"Vision" may be part of the modern vice-chancellor's job description, but it only gets you so far when it comes to building international partnerships.
With sustainable alliances, it is the day-to-day input and endeavour of academics that matters most, according to a report.
The paper from the Observatory on Borderless 黑料吃瓜网 says: "Vice-chancellors may sound the rhetoric for a new foreign partnership, but it is the academic faculties, as is the case with most important decisions in the academy, that determine whether an institutions is 'going global'."
The report produced by Tim Gore, director of the Centre for Indian Business at the University of Greenwich, analyses the burgeoning field of global research collaboration through the experience of the UK-India Education and Research Initiative (UKIERI).
Mr Gore says in the report: "I am reminded of the story of a vice-chancellor who was briefing his dean of business on the opportunities of delivering an MBA to China.
"The vice-chancellor was ready to sign on the dotted line, and asked the dean what he thought.

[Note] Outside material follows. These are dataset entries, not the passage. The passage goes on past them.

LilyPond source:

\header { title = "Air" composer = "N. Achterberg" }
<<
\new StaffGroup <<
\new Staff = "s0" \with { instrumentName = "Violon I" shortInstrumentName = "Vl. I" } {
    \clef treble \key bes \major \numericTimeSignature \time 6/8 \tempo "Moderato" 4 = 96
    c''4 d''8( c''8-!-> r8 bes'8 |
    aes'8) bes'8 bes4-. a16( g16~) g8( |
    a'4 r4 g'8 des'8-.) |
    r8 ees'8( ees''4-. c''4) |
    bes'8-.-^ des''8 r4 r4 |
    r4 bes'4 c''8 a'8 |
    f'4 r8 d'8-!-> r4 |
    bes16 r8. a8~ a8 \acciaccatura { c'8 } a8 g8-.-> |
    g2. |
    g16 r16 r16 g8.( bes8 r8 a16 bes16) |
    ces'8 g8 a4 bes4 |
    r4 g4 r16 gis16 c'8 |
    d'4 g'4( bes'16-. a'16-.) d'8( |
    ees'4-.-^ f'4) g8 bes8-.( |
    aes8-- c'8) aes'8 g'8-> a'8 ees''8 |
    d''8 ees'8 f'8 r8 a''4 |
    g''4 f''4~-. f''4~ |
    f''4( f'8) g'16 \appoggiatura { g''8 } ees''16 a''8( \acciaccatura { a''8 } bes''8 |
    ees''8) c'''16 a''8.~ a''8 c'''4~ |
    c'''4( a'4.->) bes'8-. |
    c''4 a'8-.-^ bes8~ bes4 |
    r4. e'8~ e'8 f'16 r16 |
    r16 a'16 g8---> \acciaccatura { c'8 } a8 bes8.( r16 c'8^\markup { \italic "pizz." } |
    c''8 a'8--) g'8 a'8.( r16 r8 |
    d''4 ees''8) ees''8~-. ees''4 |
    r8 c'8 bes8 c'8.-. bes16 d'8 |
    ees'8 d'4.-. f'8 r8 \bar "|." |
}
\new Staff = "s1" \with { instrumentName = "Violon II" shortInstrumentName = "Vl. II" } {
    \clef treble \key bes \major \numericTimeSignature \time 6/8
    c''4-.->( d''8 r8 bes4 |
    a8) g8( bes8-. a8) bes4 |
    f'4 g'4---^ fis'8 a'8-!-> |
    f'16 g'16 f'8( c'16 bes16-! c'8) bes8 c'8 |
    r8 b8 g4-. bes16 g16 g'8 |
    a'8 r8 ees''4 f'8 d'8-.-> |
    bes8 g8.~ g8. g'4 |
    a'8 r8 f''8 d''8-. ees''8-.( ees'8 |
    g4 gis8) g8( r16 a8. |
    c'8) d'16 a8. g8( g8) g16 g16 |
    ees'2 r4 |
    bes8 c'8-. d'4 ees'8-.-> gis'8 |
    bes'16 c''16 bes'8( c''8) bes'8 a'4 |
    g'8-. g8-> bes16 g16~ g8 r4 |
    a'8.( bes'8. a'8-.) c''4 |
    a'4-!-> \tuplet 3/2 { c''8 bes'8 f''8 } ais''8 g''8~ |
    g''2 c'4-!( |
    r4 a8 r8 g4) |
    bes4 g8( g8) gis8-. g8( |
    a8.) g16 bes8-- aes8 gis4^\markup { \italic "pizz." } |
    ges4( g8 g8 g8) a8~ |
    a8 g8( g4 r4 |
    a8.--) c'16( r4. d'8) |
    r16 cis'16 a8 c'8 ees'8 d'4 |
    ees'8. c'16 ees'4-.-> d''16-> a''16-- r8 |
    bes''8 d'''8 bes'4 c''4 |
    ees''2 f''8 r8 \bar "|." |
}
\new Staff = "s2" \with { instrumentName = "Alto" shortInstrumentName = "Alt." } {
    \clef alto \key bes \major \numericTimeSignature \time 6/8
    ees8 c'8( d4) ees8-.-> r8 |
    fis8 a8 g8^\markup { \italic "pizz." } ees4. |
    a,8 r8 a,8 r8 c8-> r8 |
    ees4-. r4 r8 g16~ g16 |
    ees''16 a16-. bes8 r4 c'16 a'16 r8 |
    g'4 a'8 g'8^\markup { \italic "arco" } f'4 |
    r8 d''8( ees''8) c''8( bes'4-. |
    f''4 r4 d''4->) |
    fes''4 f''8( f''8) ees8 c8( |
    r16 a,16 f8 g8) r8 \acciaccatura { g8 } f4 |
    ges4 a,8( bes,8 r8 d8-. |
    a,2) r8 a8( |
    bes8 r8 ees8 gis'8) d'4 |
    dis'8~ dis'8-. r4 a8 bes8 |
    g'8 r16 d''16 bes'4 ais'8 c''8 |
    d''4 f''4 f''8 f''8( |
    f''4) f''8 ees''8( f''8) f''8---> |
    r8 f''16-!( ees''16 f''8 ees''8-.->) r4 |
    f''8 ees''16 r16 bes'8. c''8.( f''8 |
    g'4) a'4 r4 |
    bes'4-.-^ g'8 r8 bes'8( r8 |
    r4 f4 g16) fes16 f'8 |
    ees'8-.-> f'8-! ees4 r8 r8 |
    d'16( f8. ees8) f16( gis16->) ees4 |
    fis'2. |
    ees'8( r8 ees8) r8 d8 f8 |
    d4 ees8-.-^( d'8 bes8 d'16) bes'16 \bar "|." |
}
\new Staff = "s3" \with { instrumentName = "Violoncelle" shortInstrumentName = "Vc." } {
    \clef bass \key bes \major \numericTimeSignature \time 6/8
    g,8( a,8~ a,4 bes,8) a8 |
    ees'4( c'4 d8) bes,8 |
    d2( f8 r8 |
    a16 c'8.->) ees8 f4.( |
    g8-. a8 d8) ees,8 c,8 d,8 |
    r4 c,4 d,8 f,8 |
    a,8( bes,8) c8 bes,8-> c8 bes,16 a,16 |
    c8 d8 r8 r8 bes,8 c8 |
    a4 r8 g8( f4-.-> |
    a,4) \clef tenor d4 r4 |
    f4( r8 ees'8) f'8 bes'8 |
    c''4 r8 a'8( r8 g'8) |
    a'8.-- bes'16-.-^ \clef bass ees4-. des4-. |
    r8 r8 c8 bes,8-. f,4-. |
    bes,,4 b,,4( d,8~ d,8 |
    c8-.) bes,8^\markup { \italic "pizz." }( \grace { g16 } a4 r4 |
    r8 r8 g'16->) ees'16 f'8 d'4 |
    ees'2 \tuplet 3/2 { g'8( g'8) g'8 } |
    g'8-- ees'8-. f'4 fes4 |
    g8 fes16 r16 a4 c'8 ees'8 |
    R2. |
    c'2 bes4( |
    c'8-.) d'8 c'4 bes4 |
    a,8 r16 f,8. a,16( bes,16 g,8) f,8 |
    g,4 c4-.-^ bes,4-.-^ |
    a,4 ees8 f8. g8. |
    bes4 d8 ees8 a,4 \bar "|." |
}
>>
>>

"The dean replied: 'Other than the fact we don't offer an MBA, (and) it is unlikely we will be approved to offer an MBA here or abroad, I think your idea is splendid.'?"
The report adds: "C'est la vie when vision meets reality."
The central role played by well-connected faculty in initiating and championing alliances means that universities must know about and encourage international networking by staff.
Such links bring "enormous advantages", Mr Gore says in the report, by enabling institutions to act fast to transform weak alliances into stronger, institutional bonds when appropriate.
However, he adds that, just as institutions should be supportive of beneficial links, they must also be ready to "gently discourage" those that are not in their wider interests.
This requires strategic, "top-down" management of the "bottom-up" networking process.
One of the key lessons learnt from the UKIERI, which was set up to further links between the UK and India, is the importance of trust in developing lasting partnerships.
The report says: "Trust is the single most important factor ... and can only be achieved through prolonged contact and shared activity. Contacts and memoranda can reinforce ties, but are not enough alone."
Having set out some guidelines to help universities manage their approach to overseas alliances, the study warns that it is also important to have an exit strategy.
"Universities are excellent at creating things ... but notoriously unskilled at getting out of things," it says.
"Partner organisations are encouraged to negotiate the parameters of an exit strategy at the beginning of the process, not when it fails."